Are You Skipping out on Your Cleanings?
- Posted on: May 15 2018
At DeStefano Dentistry, patients can expect to find services that meet all of their dental needs. We pride ourselves on providing a personal touch that creates a sense of comfort among our patients. Personal care is what supports long-term oral health. It’s what lets our patients know we stand as a team against dental problems. One specific way we can stand as a team with you is to commit to routine dental cleanings.
Most people are aware of the need for regular dental exams. Of course, your dentist can observe your teeth differently than you can just by looking in the mirror. What often gets missed, or misunderstood, is the role a dental cleaning plays in ongoing oral health. Here, we want to point out what happens during a professional dental cleaning and how these steps benefit your smile.

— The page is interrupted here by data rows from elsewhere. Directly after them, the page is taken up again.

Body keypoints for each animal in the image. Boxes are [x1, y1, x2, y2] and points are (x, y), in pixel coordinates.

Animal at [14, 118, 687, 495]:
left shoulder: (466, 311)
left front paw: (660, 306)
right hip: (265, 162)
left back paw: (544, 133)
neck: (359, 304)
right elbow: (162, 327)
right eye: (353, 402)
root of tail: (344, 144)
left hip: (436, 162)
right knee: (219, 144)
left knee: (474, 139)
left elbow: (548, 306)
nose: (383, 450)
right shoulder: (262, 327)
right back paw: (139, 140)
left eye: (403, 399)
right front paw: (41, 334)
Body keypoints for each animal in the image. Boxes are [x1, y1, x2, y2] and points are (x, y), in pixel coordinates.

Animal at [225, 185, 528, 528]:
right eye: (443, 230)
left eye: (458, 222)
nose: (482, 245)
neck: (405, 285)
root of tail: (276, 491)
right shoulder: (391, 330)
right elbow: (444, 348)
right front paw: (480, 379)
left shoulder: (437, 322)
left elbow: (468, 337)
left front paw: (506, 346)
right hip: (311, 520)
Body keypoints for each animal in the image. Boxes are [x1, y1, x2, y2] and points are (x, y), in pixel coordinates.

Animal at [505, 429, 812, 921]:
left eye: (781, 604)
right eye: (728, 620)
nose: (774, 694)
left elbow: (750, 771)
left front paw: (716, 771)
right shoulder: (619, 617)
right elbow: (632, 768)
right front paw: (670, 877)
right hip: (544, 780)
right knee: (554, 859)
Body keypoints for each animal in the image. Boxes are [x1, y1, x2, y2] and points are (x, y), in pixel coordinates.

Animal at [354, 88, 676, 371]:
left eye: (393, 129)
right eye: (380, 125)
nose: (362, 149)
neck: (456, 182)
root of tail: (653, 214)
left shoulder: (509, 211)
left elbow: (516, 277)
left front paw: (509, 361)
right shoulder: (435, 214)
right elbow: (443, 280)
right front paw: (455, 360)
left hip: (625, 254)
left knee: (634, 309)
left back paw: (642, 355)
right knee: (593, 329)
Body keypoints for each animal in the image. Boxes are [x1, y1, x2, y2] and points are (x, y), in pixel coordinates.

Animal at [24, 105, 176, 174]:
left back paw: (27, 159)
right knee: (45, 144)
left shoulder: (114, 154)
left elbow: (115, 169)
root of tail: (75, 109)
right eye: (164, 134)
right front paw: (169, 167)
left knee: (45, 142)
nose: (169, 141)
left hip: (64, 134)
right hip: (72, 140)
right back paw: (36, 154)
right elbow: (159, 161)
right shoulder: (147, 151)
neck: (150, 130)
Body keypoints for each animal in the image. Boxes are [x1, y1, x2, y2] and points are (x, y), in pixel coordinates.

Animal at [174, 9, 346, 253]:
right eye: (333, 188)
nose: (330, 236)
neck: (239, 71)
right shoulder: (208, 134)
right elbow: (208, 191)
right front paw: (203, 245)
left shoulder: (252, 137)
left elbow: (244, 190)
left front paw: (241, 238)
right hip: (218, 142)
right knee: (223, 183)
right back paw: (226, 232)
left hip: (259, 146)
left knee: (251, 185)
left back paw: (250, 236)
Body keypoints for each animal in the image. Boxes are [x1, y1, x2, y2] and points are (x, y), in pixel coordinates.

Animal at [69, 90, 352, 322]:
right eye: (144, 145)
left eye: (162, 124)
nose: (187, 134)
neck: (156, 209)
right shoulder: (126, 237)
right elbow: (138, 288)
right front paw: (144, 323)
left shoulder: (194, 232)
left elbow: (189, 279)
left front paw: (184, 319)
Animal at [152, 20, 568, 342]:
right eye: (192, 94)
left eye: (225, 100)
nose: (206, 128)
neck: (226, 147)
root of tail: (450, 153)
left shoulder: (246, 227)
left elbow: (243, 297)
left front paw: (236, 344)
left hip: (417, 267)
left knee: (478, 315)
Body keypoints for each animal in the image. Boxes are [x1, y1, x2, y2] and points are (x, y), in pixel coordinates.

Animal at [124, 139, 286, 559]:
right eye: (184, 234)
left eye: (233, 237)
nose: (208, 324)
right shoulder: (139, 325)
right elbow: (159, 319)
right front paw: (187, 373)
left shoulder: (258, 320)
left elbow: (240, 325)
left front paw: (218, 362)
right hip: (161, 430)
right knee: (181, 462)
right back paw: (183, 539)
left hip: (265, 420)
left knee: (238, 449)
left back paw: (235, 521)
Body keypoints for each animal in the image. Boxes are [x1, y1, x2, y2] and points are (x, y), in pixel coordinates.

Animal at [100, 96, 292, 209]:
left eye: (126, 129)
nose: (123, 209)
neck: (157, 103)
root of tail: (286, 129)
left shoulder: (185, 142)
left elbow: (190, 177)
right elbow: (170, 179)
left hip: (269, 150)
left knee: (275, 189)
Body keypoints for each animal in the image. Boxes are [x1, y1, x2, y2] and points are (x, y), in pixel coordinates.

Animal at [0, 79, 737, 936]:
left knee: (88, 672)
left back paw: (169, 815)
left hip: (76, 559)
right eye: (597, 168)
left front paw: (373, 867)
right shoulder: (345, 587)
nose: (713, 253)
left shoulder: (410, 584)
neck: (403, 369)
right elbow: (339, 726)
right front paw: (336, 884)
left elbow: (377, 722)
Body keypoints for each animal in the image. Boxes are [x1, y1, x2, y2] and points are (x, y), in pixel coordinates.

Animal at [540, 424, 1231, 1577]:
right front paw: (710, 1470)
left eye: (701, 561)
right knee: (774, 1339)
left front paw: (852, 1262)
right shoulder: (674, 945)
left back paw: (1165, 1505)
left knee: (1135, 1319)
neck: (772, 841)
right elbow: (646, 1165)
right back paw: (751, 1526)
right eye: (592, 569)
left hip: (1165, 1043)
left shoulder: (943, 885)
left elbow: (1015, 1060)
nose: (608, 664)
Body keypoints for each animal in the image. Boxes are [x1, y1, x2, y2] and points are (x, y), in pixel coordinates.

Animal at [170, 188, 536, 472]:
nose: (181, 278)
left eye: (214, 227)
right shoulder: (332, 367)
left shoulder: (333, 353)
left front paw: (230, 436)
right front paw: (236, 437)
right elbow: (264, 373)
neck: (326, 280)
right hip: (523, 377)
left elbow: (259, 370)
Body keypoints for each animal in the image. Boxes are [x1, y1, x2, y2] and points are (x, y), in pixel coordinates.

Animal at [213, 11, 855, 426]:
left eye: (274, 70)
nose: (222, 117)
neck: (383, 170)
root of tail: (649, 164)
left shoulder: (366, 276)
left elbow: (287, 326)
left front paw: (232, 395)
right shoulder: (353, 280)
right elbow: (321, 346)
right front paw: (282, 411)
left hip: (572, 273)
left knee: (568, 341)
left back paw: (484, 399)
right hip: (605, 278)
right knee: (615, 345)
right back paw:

Benefits of Dental Cleanings
A routine dental cleaning is a professional service that involves three essential steps:
- First, we use a scaling tool to remove plaque and tartar. Most people, no matter how well they brush, will harbor a bit of plaque around the gum line of certain teeth. In more concerning cases, plaque has hardened to tartar. The contents of each substance are the same (saliva, debris from food, and bacteria), but tartar takes a little more effort to remove due to calcification. Plaque and tartar removal is done with careful technique to support comfort.
- After all the debris has been removed, teeth are cleaned with a special brush with a rotating or ultrasonic head. The vibration of the mechanical brushing instrument doesn’t just clean enamel; it polishes the surface so well that superficial staining is no longer there.
- Flossing is the last step to routine cleaning, just like it should be at home. Using a long string of floss, the hygienist can remove tiny particles of food and debris that have become stuck between teeth. While it isn’t possible to actually see bacteria on dental floss, microorganisms that can cause inflammation and infection do adhere to the string. Professional flossing may also complement home care by finding areas that aren’t getting the full benefit of daily flossing. Your hygienist may suggest strategies to improve this practice.